UN signs key Nepali arms monitoring deal

"We will now immediately form a joint monitoring coordination committee led by the UN," said Home Minister Krishna Prasad Sitaula.
Ian Martin, the UN chief's personal representative to the peace process, signed the accord, which Nepal's government and rebels signed in late November.
"Some technical wording has been changed, but the sense of the agreement is the same," said Maoist spokesman Krishna Bahadur Mahara.
The Maoists sealed a historic peace deal with the government in early November, which grants the leftists 73 of 330 seats in an interim government.
In return they agreed to UN supervision of their weapons and soldiers in seven camps.
Martin said that an initial party of 35 UN monitors was due to arrive.
"Recruitment of those 35 is going ahead.

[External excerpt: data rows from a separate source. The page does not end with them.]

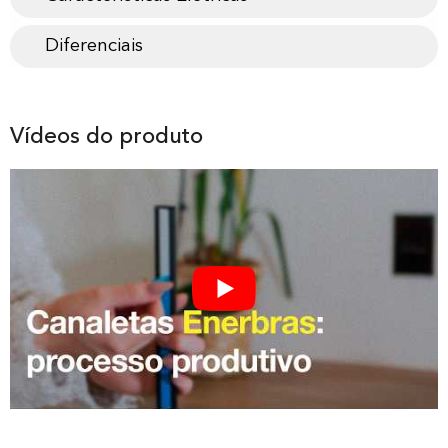
Diferenciais
Vídeos do produto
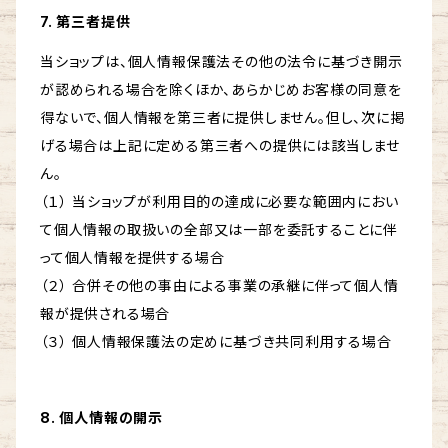
7. 第三者提供
当ショップは、個人情報保護法その他の法令に基づき開示
が認められる場合を除くほか、あらかじめお客様の同意を
得ないで、個人情報を第三者に提供しません。但し、次に掲
げる場合は上記に定める第三者への提供には該当しませ
ん。
（１） 当ショップが利用目的の達成に必要な範囲内におい
て個人情報の取扱いの全部又は一部を委託することに伴
って個人情報を提供する場合
（２） 合併その他の事由による事業の承継に伴って個人情
報が提供される場合
（３） 個人情報保護法の定めに基づき共同利用する場合
8. 個人情報の開示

I can't tell you exactly when they will be arriving but we hope it will be in the next two to three weeks," he said.
Martin returned from New York Wednesday, where he had briefed Annan and the Security Council on developments in the peace process.
The insurgents controlled large swathes of the countryside and claim to have 35,000 fighters, but other estimates come in at closer to 12,000. In recent weeks they have faced fresh accusations of forcibly recruiting new cadres to swell the figures. The People's Liberation Army has long offered to merge with the 90,000-strong Nepal army, which is also putting weaponry and men under UN monitoring.
The Maoists and an alliance of political parties led mass protests in April that forced King Gyanendra to abandon the absolute rule he said was needed to crush the Maoist rebellion.